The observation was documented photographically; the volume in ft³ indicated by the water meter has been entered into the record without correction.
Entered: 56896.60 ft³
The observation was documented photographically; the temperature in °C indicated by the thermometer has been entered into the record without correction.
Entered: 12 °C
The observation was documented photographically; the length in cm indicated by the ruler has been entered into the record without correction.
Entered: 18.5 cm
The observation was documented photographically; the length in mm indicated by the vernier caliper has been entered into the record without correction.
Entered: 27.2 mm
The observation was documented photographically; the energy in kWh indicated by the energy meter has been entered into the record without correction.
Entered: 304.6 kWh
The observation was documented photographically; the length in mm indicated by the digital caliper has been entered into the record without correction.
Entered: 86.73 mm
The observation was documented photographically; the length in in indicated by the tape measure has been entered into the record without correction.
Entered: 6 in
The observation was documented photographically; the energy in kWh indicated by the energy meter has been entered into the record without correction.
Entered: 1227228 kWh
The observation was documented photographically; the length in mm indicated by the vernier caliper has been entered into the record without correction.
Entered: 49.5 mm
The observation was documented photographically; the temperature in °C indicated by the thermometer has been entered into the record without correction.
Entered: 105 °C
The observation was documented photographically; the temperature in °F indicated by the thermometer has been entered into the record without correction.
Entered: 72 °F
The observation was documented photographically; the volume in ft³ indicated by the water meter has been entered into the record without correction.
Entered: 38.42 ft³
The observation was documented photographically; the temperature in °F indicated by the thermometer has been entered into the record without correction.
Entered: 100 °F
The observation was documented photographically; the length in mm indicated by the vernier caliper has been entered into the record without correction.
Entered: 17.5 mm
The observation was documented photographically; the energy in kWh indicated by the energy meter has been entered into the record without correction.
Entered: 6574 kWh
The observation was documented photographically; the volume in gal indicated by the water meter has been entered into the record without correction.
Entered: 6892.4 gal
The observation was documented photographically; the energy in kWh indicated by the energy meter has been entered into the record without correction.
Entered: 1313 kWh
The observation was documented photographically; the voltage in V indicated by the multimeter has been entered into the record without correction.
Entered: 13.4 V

++++

Task instructions: Count the lines in the records above that contain the word "digital", and reply with only that number.

Exercise result: 1